"One person believes it’s all right to eat anything. But another believer with a sensitive conscience will eat only vegetables. Those who feel free to eat anything must not look down on those who don’t. And those who don’t eat certain foods must not condemn those who do, for God has accepted them. Who are you to condemn someone else’s servants? They are responsible to the Lord, so let him judge whether they are right or wrong." - Romans 14:2-4 (NLT)

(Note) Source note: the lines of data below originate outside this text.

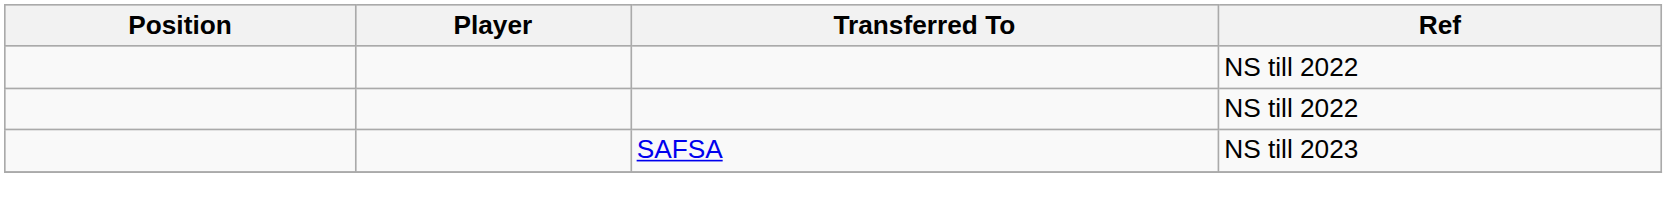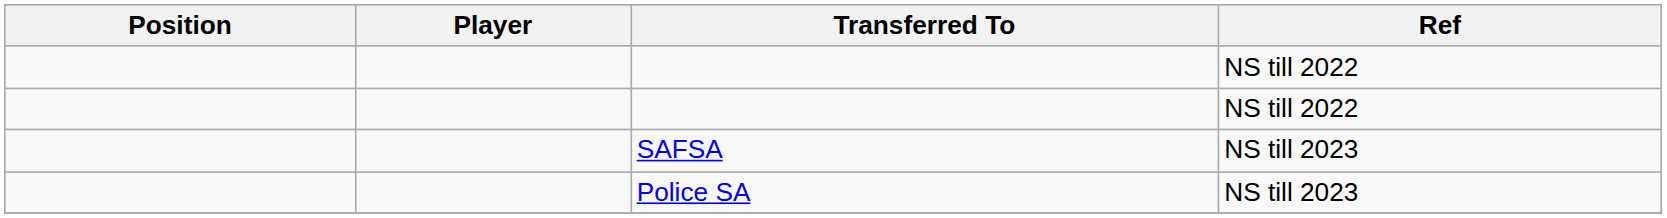+ row: Police SA | NS till 2023
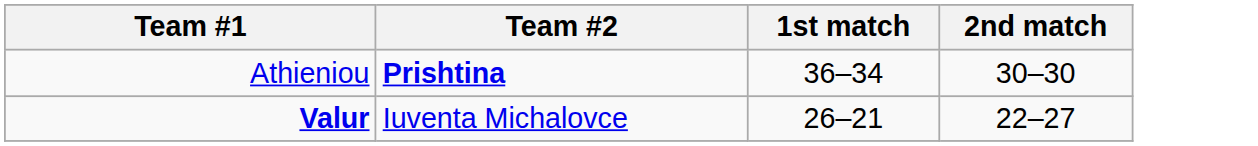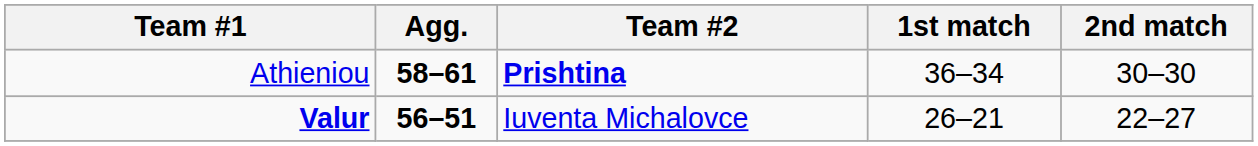+ column: Agg. | 58–61 | 56–51
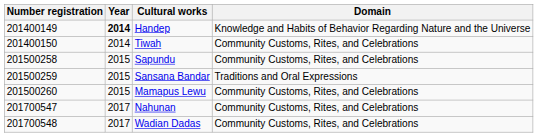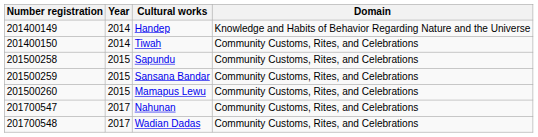Handep | Year: bold -> normal
Sansana Bandar | Domain: Traditions and Oral Expressions -> Community Customs, Rites, and Celebrations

The above phrase "sensitive conscience" is translated by the NIV version of the Bible as "weak in faith". This is almost certainly an extremely poor translation, since it is the only translation which calls vegetarians "weak in faith".
Another indication that it is a mistranslation is the fact that Paul considers faith essential for salvation. Also, he just esteemed vegetarian Christians as fellow believers. So to call them "weak in faith" would be to disregard his previous statements that these vegetarians are saved through faith.
With that being said, if the NIV translation is the only correct translation, it is also possible that Paul was addressing an attitude of arrogance among certain Christian vegetarians. If these vegetarians were becoming arrogant about their diet, then their "weak faith" was leading them to condemn other Christians.
Even more likely, Paul may have been addressing people who wouldn't eat meat sacrificed to idols. People are vegetarians for different reasons, and Paul may have been saying that avoiding meat sacrificed to idols was not essential (but also not worthy of judgment).
It's important to note that the Bible is filled with vegans, and not once does God condemn them (Link). In conclusion, it's funny how some Christians use this Bible verse to arrogantly condemn Christian vegetarians, when Paul's entire point was exactly the opposite. "Those who feel free to eat anything must not look down on those who don’t."